> _Exercise details_
Every line below that holds the string "Left" should be copied out.

> _The data_
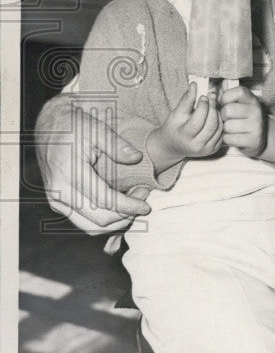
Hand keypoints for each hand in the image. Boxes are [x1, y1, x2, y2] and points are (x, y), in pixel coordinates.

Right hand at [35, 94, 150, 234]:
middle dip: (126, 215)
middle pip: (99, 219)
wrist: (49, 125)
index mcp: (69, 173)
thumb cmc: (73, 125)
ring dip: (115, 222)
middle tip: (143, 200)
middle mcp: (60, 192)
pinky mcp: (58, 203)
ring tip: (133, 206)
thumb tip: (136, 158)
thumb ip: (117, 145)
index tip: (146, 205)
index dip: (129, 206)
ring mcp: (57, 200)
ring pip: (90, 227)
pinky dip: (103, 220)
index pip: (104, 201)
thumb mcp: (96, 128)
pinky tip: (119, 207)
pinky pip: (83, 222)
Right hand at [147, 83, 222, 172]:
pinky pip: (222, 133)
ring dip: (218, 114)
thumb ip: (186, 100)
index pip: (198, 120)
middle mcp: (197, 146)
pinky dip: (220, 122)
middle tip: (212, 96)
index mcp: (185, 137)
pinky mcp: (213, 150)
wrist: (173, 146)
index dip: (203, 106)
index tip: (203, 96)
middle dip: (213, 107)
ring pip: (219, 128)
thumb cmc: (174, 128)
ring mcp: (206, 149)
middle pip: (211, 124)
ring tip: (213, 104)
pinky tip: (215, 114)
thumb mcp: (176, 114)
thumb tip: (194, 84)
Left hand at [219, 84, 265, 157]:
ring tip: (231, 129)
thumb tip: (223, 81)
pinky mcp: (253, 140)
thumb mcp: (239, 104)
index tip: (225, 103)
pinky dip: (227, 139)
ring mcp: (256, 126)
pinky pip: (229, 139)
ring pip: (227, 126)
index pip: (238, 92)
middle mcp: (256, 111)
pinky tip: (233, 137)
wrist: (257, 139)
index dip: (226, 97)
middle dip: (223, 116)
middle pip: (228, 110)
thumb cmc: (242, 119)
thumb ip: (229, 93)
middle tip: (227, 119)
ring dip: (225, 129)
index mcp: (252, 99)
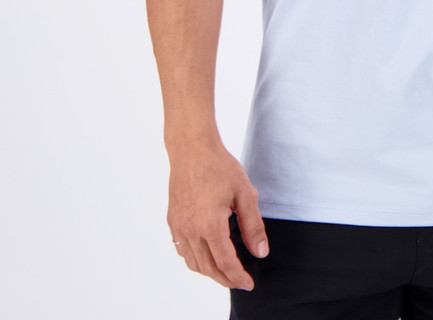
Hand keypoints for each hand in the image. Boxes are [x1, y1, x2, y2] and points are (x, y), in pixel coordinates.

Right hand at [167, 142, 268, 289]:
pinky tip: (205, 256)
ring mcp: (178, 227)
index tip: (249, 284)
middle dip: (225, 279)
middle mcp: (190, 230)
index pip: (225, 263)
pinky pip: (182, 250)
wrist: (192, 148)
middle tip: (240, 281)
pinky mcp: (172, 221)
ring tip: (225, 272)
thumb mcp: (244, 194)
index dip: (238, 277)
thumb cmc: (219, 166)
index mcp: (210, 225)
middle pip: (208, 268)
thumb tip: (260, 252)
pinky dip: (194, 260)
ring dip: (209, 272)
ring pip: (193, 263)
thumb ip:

* * *

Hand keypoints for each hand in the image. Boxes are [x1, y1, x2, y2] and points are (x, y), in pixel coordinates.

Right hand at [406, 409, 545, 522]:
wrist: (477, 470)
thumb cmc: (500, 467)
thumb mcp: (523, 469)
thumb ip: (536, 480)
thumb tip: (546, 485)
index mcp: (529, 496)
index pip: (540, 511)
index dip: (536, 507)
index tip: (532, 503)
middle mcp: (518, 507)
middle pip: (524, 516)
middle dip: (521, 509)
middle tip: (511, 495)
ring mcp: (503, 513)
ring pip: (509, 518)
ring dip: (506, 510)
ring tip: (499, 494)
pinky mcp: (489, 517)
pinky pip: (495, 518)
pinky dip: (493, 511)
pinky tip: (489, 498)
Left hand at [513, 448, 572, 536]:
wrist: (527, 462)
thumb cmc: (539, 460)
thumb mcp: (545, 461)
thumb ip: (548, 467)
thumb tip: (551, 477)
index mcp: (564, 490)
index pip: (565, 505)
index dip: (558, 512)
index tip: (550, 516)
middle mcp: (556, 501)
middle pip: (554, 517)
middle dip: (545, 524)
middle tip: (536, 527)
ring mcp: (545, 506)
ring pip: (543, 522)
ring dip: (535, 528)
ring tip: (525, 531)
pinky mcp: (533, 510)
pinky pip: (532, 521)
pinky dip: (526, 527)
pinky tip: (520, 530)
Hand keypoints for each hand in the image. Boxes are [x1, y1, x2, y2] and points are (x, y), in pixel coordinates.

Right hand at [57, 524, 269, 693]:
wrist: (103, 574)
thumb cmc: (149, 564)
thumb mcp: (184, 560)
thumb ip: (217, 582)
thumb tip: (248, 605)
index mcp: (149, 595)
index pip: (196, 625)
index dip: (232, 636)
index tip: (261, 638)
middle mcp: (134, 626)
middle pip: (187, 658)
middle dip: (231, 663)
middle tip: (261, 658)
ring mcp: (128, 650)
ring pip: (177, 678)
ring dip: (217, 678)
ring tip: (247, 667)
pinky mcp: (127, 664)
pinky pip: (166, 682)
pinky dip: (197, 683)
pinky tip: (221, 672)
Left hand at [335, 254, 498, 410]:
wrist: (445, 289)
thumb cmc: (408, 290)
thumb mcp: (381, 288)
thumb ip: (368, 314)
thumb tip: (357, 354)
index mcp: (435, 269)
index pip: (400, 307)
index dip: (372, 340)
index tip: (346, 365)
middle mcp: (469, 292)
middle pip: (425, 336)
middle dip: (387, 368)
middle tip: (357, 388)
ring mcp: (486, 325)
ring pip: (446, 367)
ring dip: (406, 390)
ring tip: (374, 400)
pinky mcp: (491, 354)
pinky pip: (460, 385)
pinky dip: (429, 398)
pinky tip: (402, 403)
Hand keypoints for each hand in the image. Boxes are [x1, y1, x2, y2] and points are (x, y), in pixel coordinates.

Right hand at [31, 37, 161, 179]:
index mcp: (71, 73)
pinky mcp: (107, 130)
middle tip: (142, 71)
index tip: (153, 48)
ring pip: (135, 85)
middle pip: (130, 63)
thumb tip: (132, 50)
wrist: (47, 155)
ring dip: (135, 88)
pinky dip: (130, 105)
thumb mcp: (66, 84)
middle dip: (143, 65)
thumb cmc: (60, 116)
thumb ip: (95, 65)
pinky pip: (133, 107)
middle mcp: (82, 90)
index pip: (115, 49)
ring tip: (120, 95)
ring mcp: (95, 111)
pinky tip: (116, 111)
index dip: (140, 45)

---

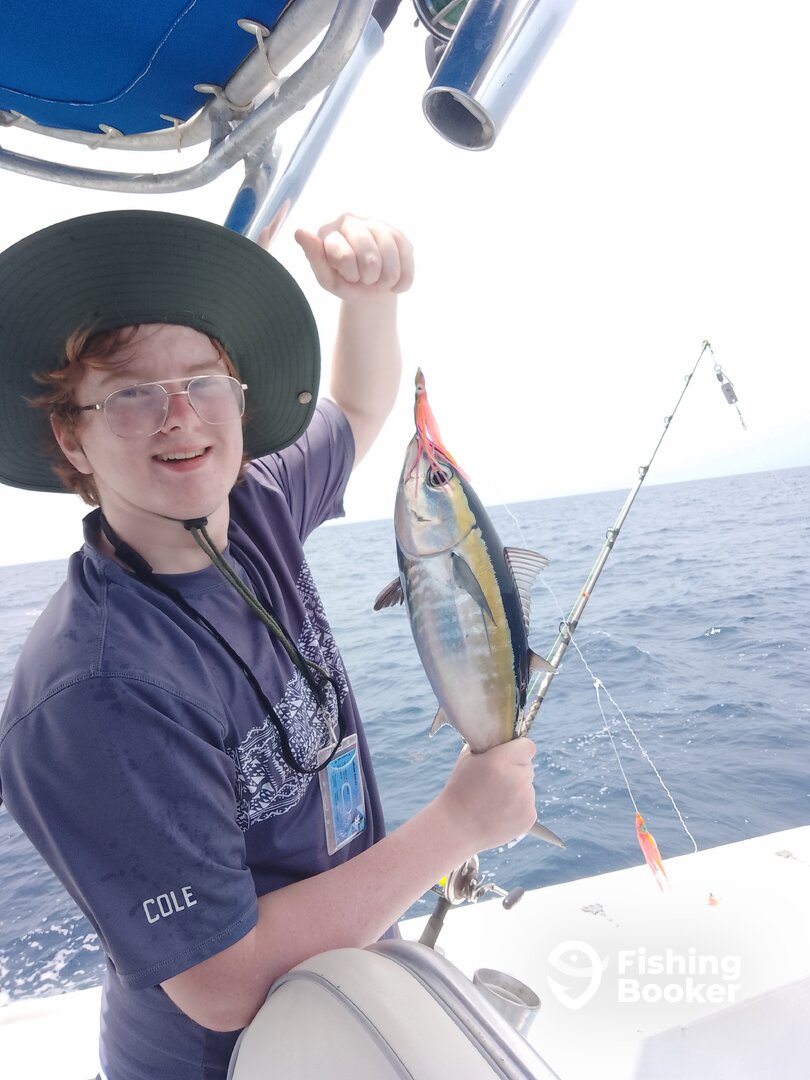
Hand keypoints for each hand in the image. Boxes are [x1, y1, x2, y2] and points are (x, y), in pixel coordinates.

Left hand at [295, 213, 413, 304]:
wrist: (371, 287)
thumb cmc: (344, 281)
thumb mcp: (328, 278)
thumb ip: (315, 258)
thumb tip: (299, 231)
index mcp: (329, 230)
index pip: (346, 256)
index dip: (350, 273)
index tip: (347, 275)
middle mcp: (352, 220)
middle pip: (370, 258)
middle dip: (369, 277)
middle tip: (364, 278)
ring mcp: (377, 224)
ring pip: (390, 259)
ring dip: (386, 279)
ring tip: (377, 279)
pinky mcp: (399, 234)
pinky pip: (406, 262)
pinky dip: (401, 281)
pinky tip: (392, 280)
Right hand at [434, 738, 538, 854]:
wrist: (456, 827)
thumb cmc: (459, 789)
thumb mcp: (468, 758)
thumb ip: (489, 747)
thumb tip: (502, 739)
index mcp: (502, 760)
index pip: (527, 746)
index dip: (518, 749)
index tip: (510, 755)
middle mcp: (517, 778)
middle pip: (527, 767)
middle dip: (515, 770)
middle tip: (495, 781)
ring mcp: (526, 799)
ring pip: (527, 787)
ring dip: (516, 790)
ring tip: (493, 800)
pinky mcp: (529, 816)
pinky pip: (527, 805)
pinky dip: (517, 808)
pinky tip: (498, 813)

> _Exercise result_
Left hand at [219, 84, 265, 157]:
Left hand at [513, 448, 572, 536]:
Left hand at [335, 254, 498, 410]:
Left hand at [295, 213, 413, 304]:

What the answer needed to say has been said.